I'm trying to create a yes-no field that I can use in a filter within my app. I'm ending up with duplicate rows. The point of the app is to provide a way for people to filter IDs that are in db#1 based on whether or not they exist in db#2. Here's a sample dataset that mimics the raw data I'm working with:
ID, dbnum, dbID
1, 1, EX4502
1, 2, 68465832
2, 1, VM640
3, 1, DX1201
3, 2, 49674828
4, 2, 3857393837
5, 1, VX12
Here's how I'd like to transform the data:
ID, db1ID, db2ID, Has_db2ID
1, EX4502, 68465832, Yes
2, VM640, , No
3, DX1201, 49674828, Yes
4, , 3857393837, Yes
5, VX12, , No
Here's the load query I'm using:
SET cYES = Dual('Yes', 1);
SET cNO = Dual('No', 0);
DB2:
LOAD
ID,
If(dbnum = '1', dbID) as db1ID
FROM [file]
(qvd)
WHERE match(dbnum, '1');
left keep LOAD
ID,
If(dbnum = '2', dbID) as db2ID,
If(db = '2', $(cYES), $(cNO)) as Has_db2ID
FROM [file]
(qvd)
WHERE match(dbnum, '2', '1');
I end up with data that looks and behaves like this:
ID, db1ID, db2ID, Has_db2ID
1, EX4502, , No
1, EX4502, 68465832, Yes
Within a table that displays the data, if I filter by ID = 1 I get multiple rows as above. I have a map in my app that lights up for ID = 1 when I filter for both yes and no values for Has_db2ID (after I load this data I'm also loading geospatial & other data that contains ID).
I've tried with resident loads, concatenating & other ways of creating the yes/no field, but still got the same result (or introduced other issues that still didn't get rid of the extra row). I need a data model that gives me one row per ID. Thanks for any advice!
Try this may be:
Table:
LOAD * Inline [
ID, dbnum, dbID
1, 1, EX4502
1, 2, 68465832
2, 1, VM640
3, 1, DX1201
3, 2, 49674828
4, 2, 3857393837
5, 1, VX12
];
TempTable:
LOAD ID,
dbID as db1ID
Resident Table
Where dbnum = 1;
Join (TempTable)
LOAD ID,
dbID as db2ID,
'Yes' as Has_db2ID
Resident Table
Where dbnum = 2;
FinalTable:
NoConcatenate
LOAD ID,
db1ID,
db2ID,
If(IsNull(Has_db2ID), 'No', Has_db2ID) as Has_db2ID
Resident TempTable;
DROP Table Table, TempTable;
Try this may be:
Table:
LOAD * Inline [
ID, dbnum, dbID
1, 1, EX4502
1, 2, 68465832
2, 1, VM640
3, 1, DX1201
3, 2, 49674828
4, 2, 3857393837
5, 1, VX12
];
TempTable:
LOAD ID,
dbID as db1ID
Resident Table
Where dbnum = 1;
Join (TempTable)
LOAD ID,
dbID as db2ID,
'Yes' as Has_db2ID
Resident Table
Where dbnum = 2;
FinalTable:
NoConcatenate
LOAD ID,
db1ID,
db2ID,
If(IsNull(Has_db2ID), 'No', Has_db2ID) as Has_db2ID
Resident TempTable;
DROP Table Table, TempTable;
Seems close, but it's not retaining the 'yes' values for Has_db2ID. It gives me only this result:
1, EX4502, , No
And cuts this result, which is the one I need:
1, EX4502, 68465832, Yes
Experimenting with the If(IsNull... line in FinalTable to see if I can make it work.
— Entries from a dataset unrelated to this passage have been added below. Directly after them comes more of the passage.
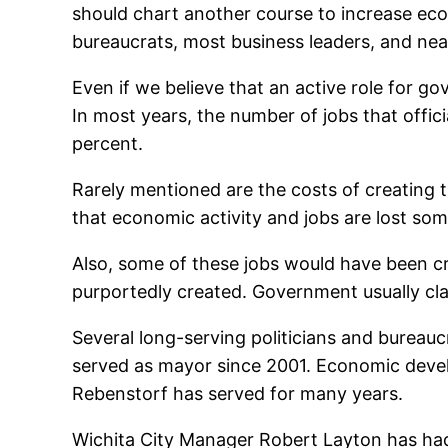
should chart another course to increase eco
bureaucrats, most business leaders, and near
Even if we believe that an active role for 
In most years, the number of jobs that officia
percent.
Rarely mentioned are the costs of creating
that economic activity and jobs are lost som
Also, some of these jobs would have been crea
purportedly created. Government usually cla
Several long-serving politicians and bureaucr
served as mayor since 2001. Economic develo
Rebenstorf has served for many years.
Wichita City Manager Robert Layton has had 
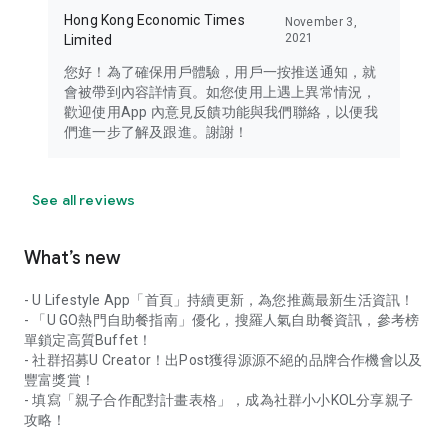
Hong Kong Economic Times
November 3,
2021
Limited
您好！為了確保用戶體驗，用戶一按推送通知，就
會被帶到內容詳情頁。如您使用上遇上異常情況，
歡迎使用App 內意見反饋功能與我們聯絡，以便我
們進一步了解及跟進。謝謝！
See all reviews
What’s new
- U Lifestyle App「首頁」持續更新，為您推薦最新生活資訊！
- 「U GO熱門自助餐指南」優化，搜羅人氣自助餐資訊，參考榜
單鎖定高質Buffet！
- 社群招募U Creator！出Post獲得源源不絕的品牌合作機會以及
豐富獎賞！
- 填寫「親子合作配對計畫表格」，成為社群小小KOL分享親子
攻略！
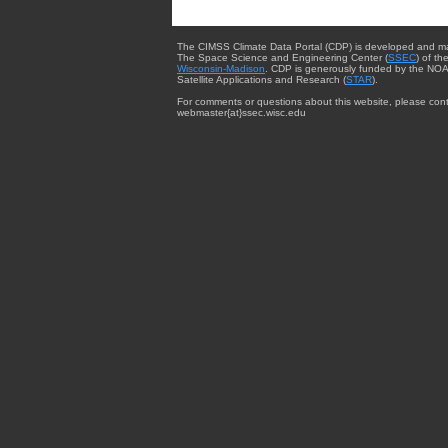
The CIMSS Climate Data Portal (CDP) is developed and m
The Space Science and Engineering Center (
SSEC
) of th
Wisconsin-Madison
. CDP is generously funded by the NOA
Satellite Applications and Research (
STAR
).
For comments or questions about this website, please cont
webmaster{at}ssec.wisc.edu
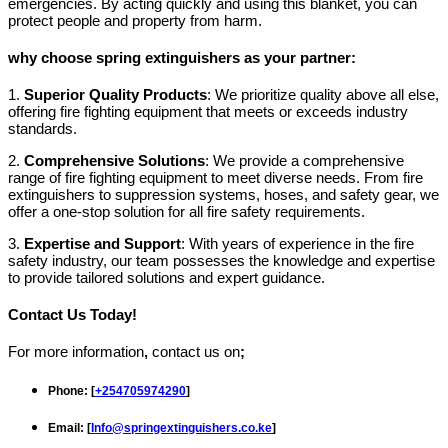
emergencies. By acting quickly and using this blanket, you can
protect people and property from harm.
why choose spring extinguishers as your partner:
1.
Superior Quality Products
: We prioritize quality above all else,
offering fire fighting equipment that meets or exceeds industry
standards.
2.
Comprehensive Solutions
: We provide a comprehensive
range of fire fighting equipment to meet diverse needs. From fire
extinguishers to suppression systems, hoses, and safety gear, we
offer a one-stop solution for all fire safety requirements.
3.
Expertise and Support
: With years of experience in the fire
safety industry, our team possesses the knowledge and expertise
to provide tailored solutions and expert guidance.
Contact Us Today!
For more information
,
contact us on
;
Phone
: [
+254705974290
]
Email
: [
Info@springextinguishers.co.ke
]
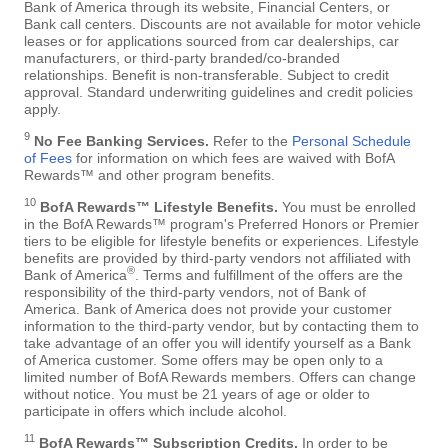
Bank of America through its website, Financial Centers, or
Bank call centers. Discounts are not available for motor vehicle
leases or for applications sourced from car dealerships, car
manufacturers, or third-party branded/co-branded
relationships. Benefit is non-transferable. Subject to credit
approval. Standard underwriting guidelines and credit policies
apply.
9
No Fee Banking Services.
Refer to the
Personal Schedule
of Fees
for information on which fees are waived with BofA
Rewards™ and other program benefits.
10
BofA Rewards™ Lifestyle Benefits.
You must be enrolled
in the BofA Rewards™ program's Preferred Honors or Premier
tiers to be eligible for lifestyle benefits or experiences. Lifestyle
benefits are provided by third-party vendors not affiliated with
®
Bank of America
. Terms and fulfillment of the offers are the
responsibility of the third-party vendors, not of Bank of
America. Bank of America does not provide your customer
information to the third-party vendor, but by contacting them to
take advantage of an offer you will identify yourself as a Bank
of America customer. Some offers may be open only to a
limited number of BofA Rewards members. Offers can change
without notice. You must be 21 years of age or older to
participate in offers which include alcohol.
11
BofA Rewards™ Subscription Credits.
In order to be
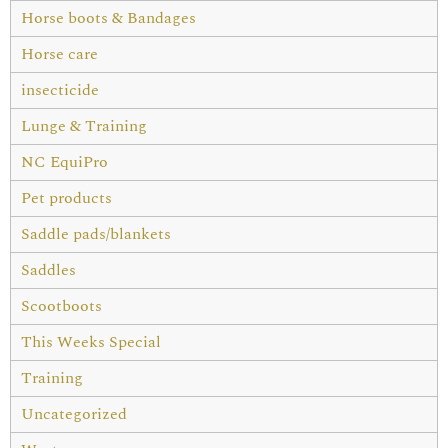
Horse boots & Bandages
Horse care
insecticide
Lunge & Training
NC EquiPro
Pet products
Saddle pads/blankets
Saddles
Scootboots
This Weeks Special
Training
Uncategorized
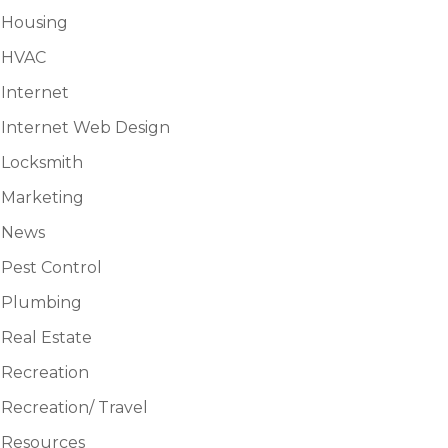
Housing
HVAC
Internet
Internet Web Design
Locksmith
Marketing
News
Pest Control
Plumbing
Real Estate
Recreation
Recreation/ Travel
Resources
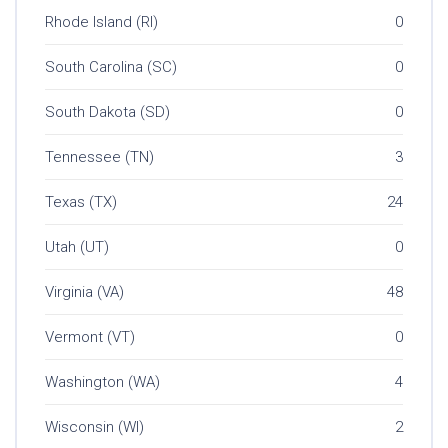
Rhode Island (RI)
0
South Carolina (SC)
0
South Dakota (SD)
0
Tennessee (TN)
3
Texas (TX)
24
Utah (UT)
0
Virginia (VA)
48
Vermont (VT)
0
Washington (WA)
4
Wisconsin (WI)
2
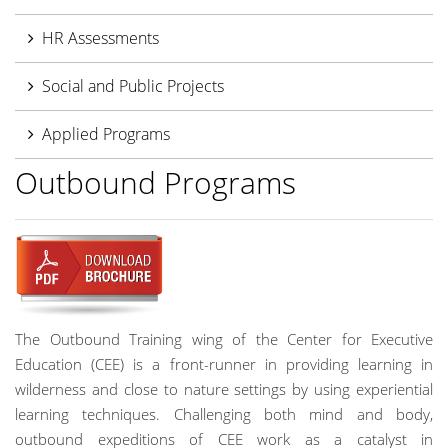
HR Assessments
Social and Public Projects
Applied Programs
Outbound Programs
The Outbound Training wing of the Center for Executive
Education (CEE) is a front-runner in providing learning in
wilderness and close to nature settings by using experiential
learning techniques. Challenging both mind and body,
outbound expeditions of CEE work as a catalyst in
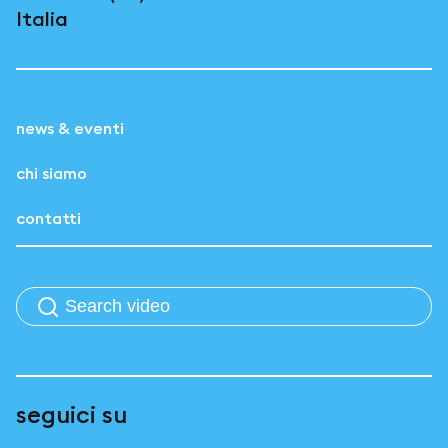
Italia
news & eventi
chi siamo
contatti
seguici su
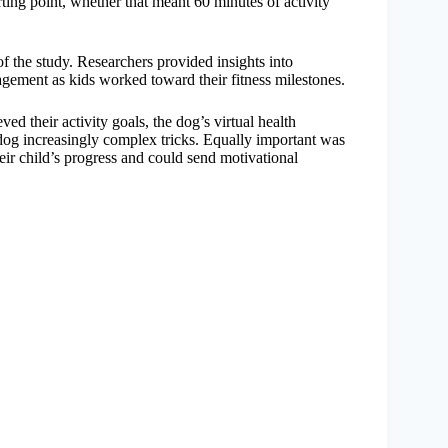
ing point, whether that meant 60 minutes of activity
of the study. Researchers provided insights into
agement as kids worked toward their fitness milestones.
ed their activity goals, the dog’s virtual health
dog increasingly complex tricks. Equally important was
eir child’s progress and could send motivational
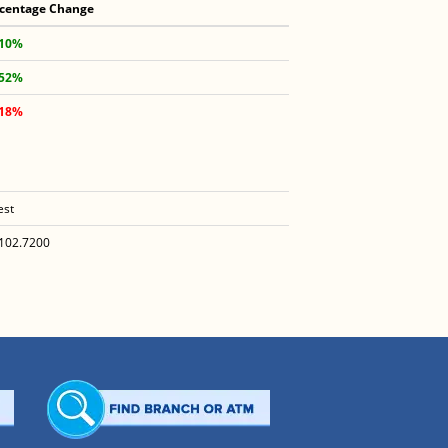
centage Change
.10%
.52%
.18%
est
102.7200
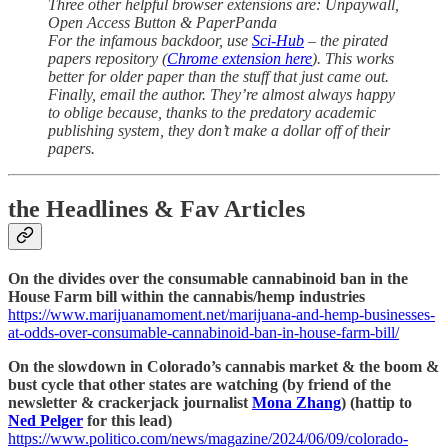
Three other helpful browser extensions are: Unpaywall,
Open Access Button & PaperPanda
For the infamous backdoor, use
Sci-Hub
– the pirated
papers repository (
Chrome extension here
). This works
better for older paper than the stuff that just came out.
Finally, email the author. They’re almost always happy
to oblige because, thanks to the predatory academic
publishing system, they don’t make a dollar off of their
papers.
the Headlines & Fav Articles
On the divides over the consumable cannabinoid ban in the
House Farm bill within the cannabis/hemp industries
https://www.marijuanamoment.net/marijuana-and-hemp-businesses-
at-odds-over-consumable-cannabinoid-ban-in-house-farm-bill/
On the slowdown in Colorado’s cannabis market & the boom &
bust cycle that other states are watching (by friend of the
newsletter & crackerjack journalist
Mona Zhang
) (hattip to
Ned Pelger
for this lead)
https://www.politico.com/news/magazine/2024/06/09/colorado-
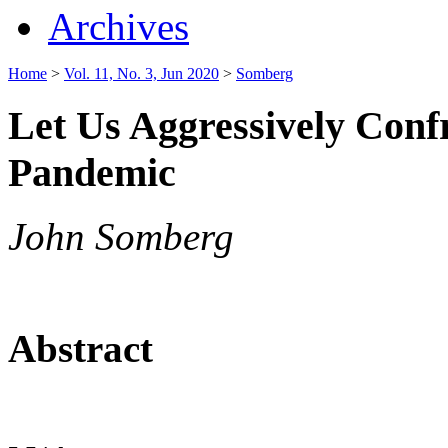
Archives
Home
>
Vol. 11, No. 3, Jun 2020
>
Somberg
Let Us Aggressively Conf
Pandemic
John Somberg
Abstract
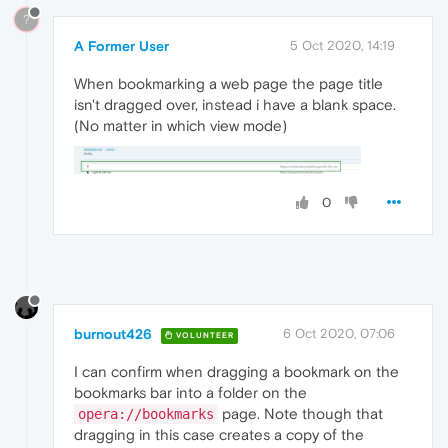
?
A Former User
5 Oct 2020, 14:19
When bookmarking a web page the page title
isn't dragged over, instead i have a blank space.
(No matter in which view mode)
0
burnout426
6 Oct 2020, 07:06
VOLUNTEER
I can confirm when dragging a bookmark on the
bookmarks bar into a folder on the
page. Note though that
opera://bookmarks
dragging in this case creates a copy of the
Is this not the output you are looking for? I got this using the same script I provided above
Yep, you're right. Your file does it perfectly.
In my app, I was limiting some of the data on ingest, and it was causing the issue. I think I"m all set now.
Thank you, Sunny T! Much appreciated.